Anyone suffering from a lower back sprain knows that this kind of injury is very hard to treat. Most any kind of sprain is rested, iced, supported with ace bandages, and then also elevated. This is virtually impossible to accomplish with a lower back sprain. Making matters worse is the location of the injury. Since the ligaments in question are in a heavily muscled area that is responsible for a good many movements, keeping the area still is next to impossible. This leads to consistent pain for the sufferer of such a lower back sprain. No matter which movement the person makes, there is a good chance that it aggravates the overall back.

The lower back in particular is very open to being aggravated in this manner. Since it takes a good deal of time to heal from a lower back sprain – at least two weeks, but in some cases even a couple of months – the pain experienced on a daily basis is hard to handle. In some cases the patient will seek to compensate for the painful movements. This leads to a reworking of simple moves in an effort to avoid the painful muscle spasms and also ligament stretching. Unfortunately, this has the potential to backfire more often than not.

In some cases it is actually this kind of muscular compensation that leads to a further aggravation of the lower back sprain. Since the body is now being contorted to avoid a certain kind of pain, there is a good chance that another ligament is being stretched and perhaps even torn beyond endurance. When this occurs, the initial lower back sprain may heal in one place, but in another may case a flare up. This may lead to a number of months of back pain.

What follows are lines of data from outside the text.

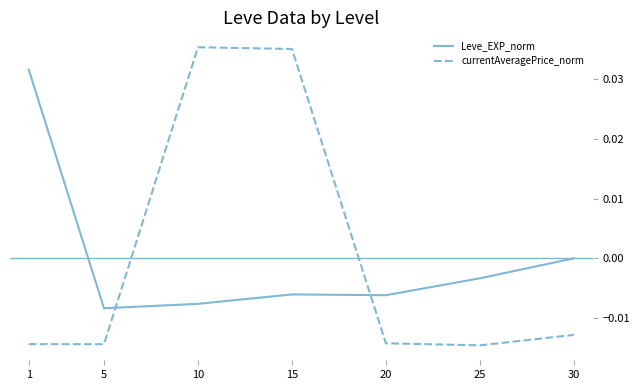

List the series in order of their peak value, lowest first.

Leve_EXP_norm, currentAveragePrice_norm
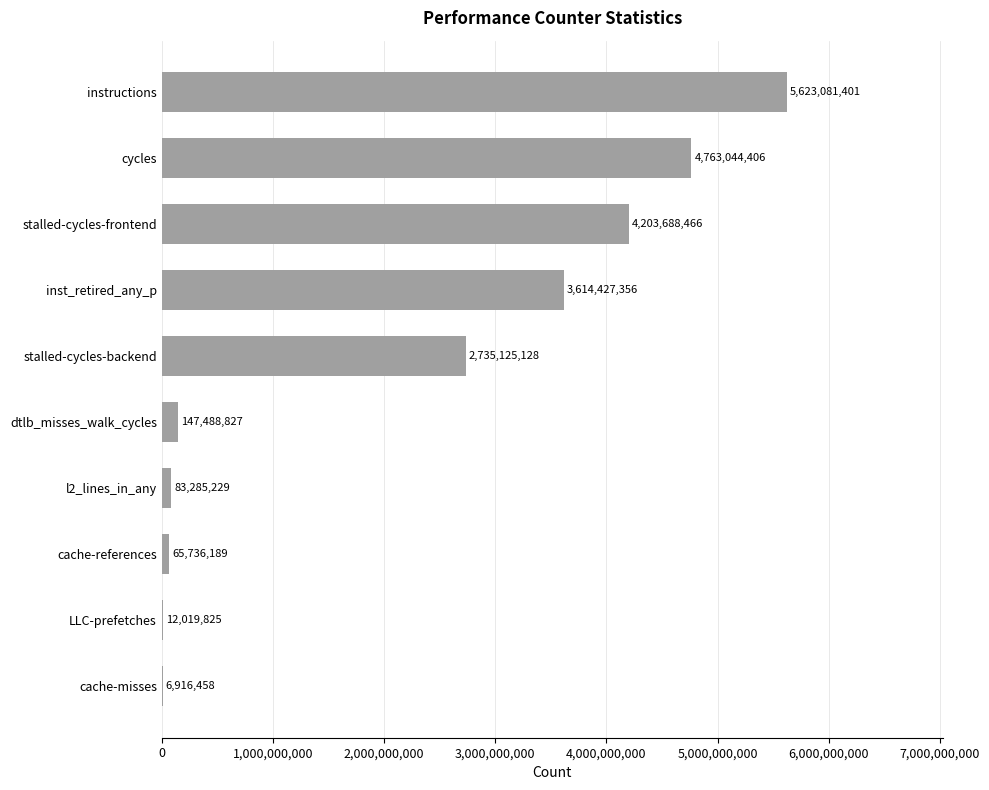

What is the sum of all values?

21254813285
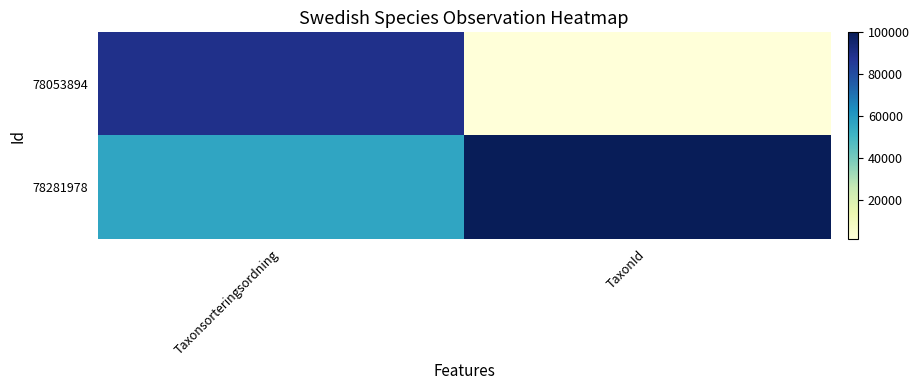

What is the spread (max minus min) of values at TaxonId?

98846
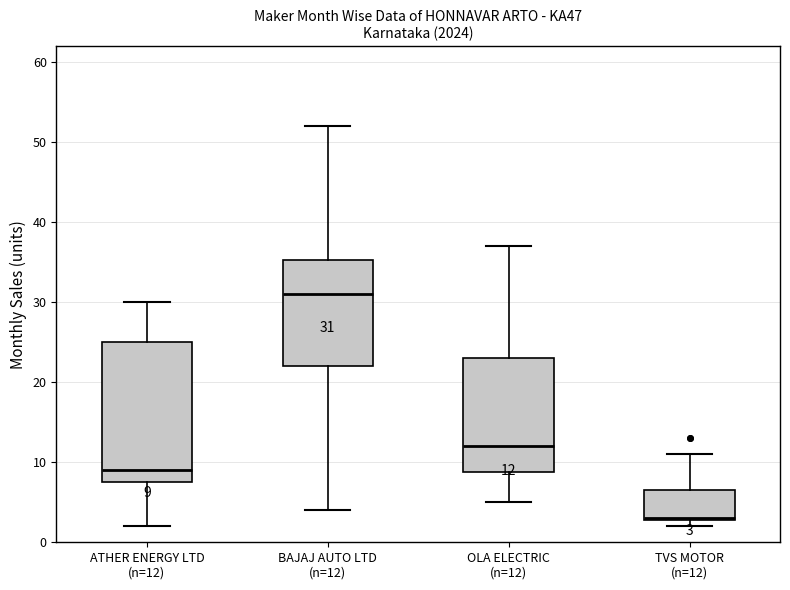

Which box's median line is the highest?

BAJAJ AUTO LTD (n=12)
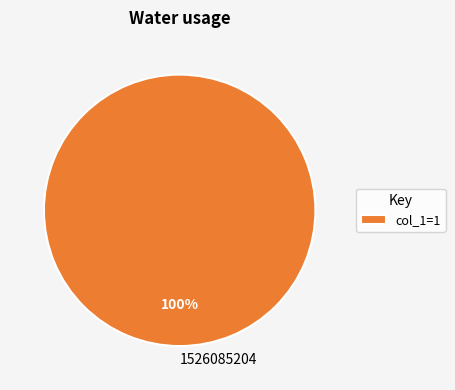

The 1526085204 slice represents 100% of the pie. True or false?

True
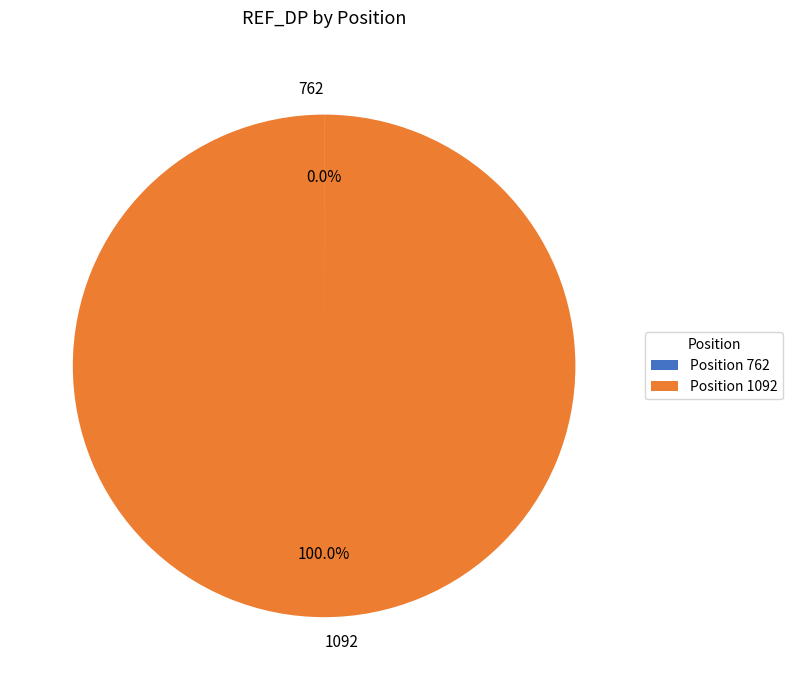

Does any single category account for the majority?

Yes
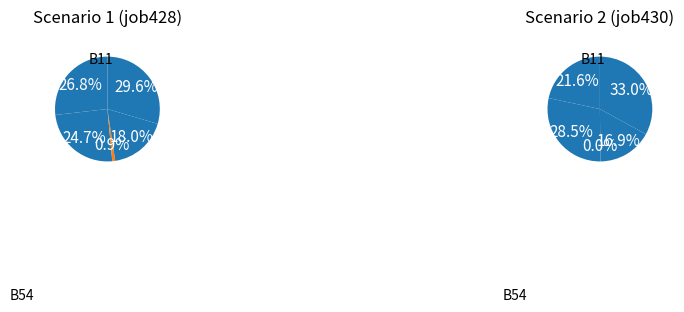

Which slice is the largest?

B54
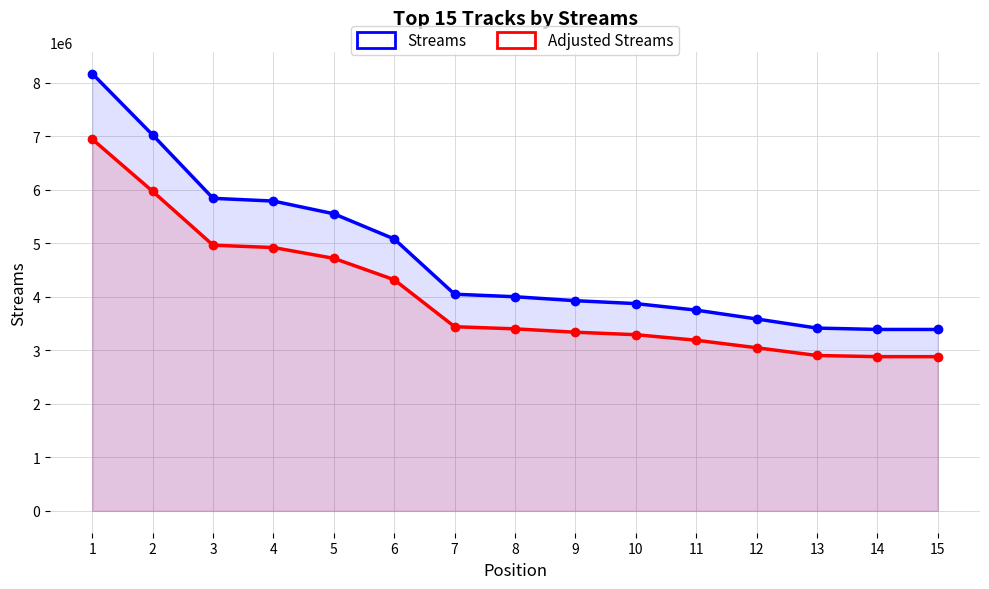

At which category is the sum across all series the highest?

1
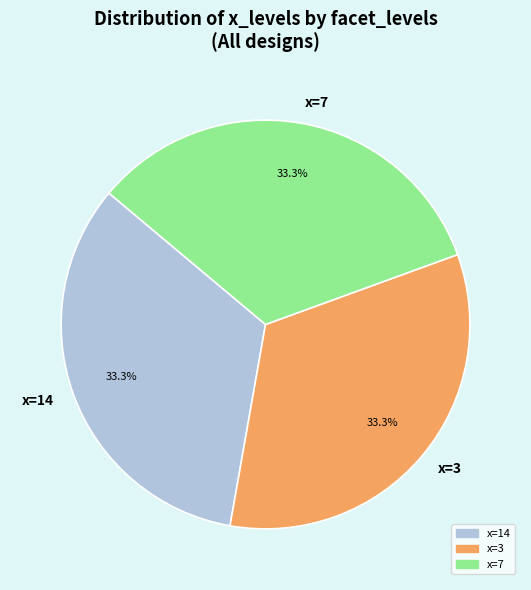

How much of the chart is everything except x=14?

66.7%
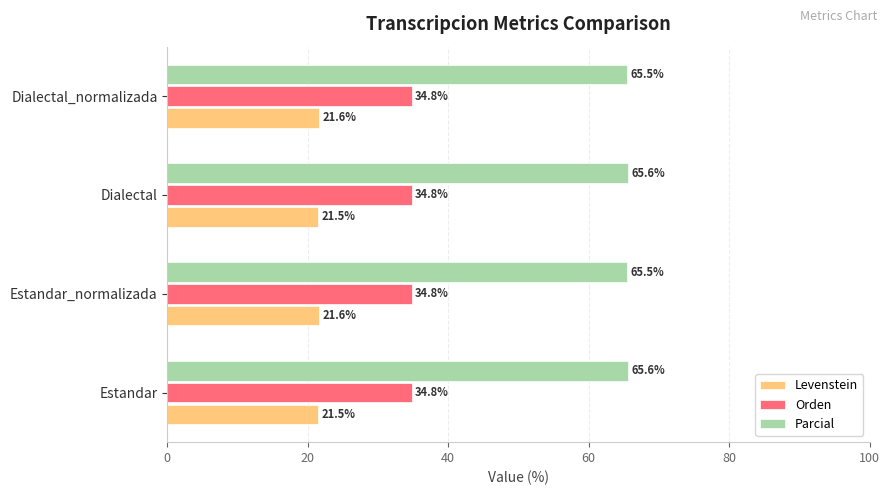

Rank the series by their maximum value, from highest to lowest.

Parcial, Orden, Levenstein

If the services of a physician are not sought out, there is a furthermore good chance of causing the patient to reinjure the back at the very spot where the initial lower back sprain took place. This then seems to set into motion a never ending cycle of back pain, chronic pain, and also chronic back muscles weaknesses and sprains. Avoiding this may not be easy to do, but visiting a doctor and receiving pain ending injections that may help with the prevention of the compensatory movements is indeed a wise idea that should be heeded carefully. It might end the potentially continuous injuries.